In our trial, the EE apparent digestibility was higher in HI groups than the control group. However, despite this positive result, the EE apparent digestibility was only 2.2% and 1.9% higher than the control in the starter and grower periods respectively (3–17 and 18–38 days of age) and 3.0% higher than the control in the finisher period (39–50 days of age). This result partially agrees with the results of Cullere et al. [10], who found that the EE total tract apparent digestibility in broiler quails fed with a 15% inclusion level of HI was higher than a 10% group, but similar to the control diet. On the other hand, Cutrignelli et al. [22] and Bovera et al. [24] found that the apparent ileal EE digestibility in laying hens was similar for HI meal- and SBM-fed birds. The linear increase in EE digestibility is not supported by the fatty acids profile, in particular by the polyunsaturated fatty acids (PUFA) content, that is usually related to an EE digestibility improvement [51]. Indeed, in the present study the dietary PUFA content, as well as the ratio polyunsaturated fatty acids/saturated fatty acids (PUFA/SFA ratio), decreased following the HI larva meal inclusion (Table 1). The highest EE digestibility at the maximum inclusion level (HI9 group) could be related to the overall amount of EE in the diets (+ 7.84%, + 6.06% and + 5.19% higher in HI9 group than HI0 group in starter, grower and finisher periods, respectively) [52].

As a whole, the absent or moderate effects on nutrient ATTDC had no impact on the ducks’ growth performances, without affecting final LW, ADG, DFI and FCR.
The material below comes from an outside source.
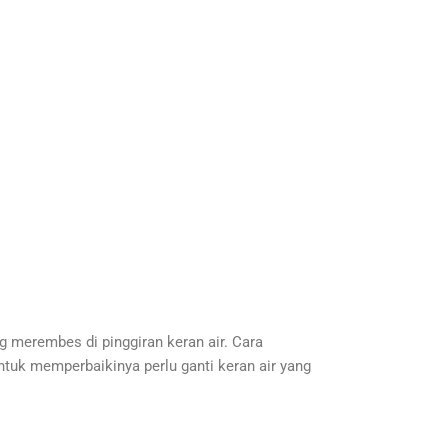
g merembes di pinggiran keran air. Cara
untuk memperbaikinya perlu ganti keran air yang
Dietary HI meal inclusion did not affect the gut morphology of the ducks of our study. Since the rapid growth of chickens has been reported to strictly depend on the morphological and functional integrity of the digestive tract [25], it is reasonable to hypothesize that insect meal utilization does not negatively influence gut development and, as a consequence, animal performance. The greater mucosal development observed in the duodenum than in the other gut segments is also in agreement with the previous studies available on broilers [11, 14–17, 53, 54], thus suggesting that insect meal utilization leads to the preservation of the physiological intestinal morphology. Indeed, the duodenum is the intestinal tract that undergoes the fastest cell renewal, and is also the first gut segment to receive the physical, chemical and hormonal stimuli caused by the presence of the diet in the lumen [54]. The obtained results about the preservation of gut histomorphology in all dietary groups contributes to validate what has been previously discussed in terms of nutrient digestibility and growth performances.

Conclusions

To the best of the authors’ knowledge, this is the first study that has evaluated the possibility of including insect meal in duck nutrition, and to have demonstrated how HI larva meal can be a valuable protein sources for ducks. Increasing inclusion levels of a partially defatted HI meal in Muscovy duck diets did not affect the growth performances of the birds, which showed similar LW, ADG, DFI and FCR to the control group fed with corn gluten meal, and only had weak effects on the apparent total tract digestibility during the first stages of growth. Moreover, these increasing levels did not affect the intestinal morphology or cause histopathological alterations. From this preliminary investigation, it appears that HI larva meal can be included in duck feeding at levels of up to 9% of the diet, with no negative effects on growth, digestibility or animal health. Furthermore, the obtained results help to expand the information available about the use of insects in poultry nutrition.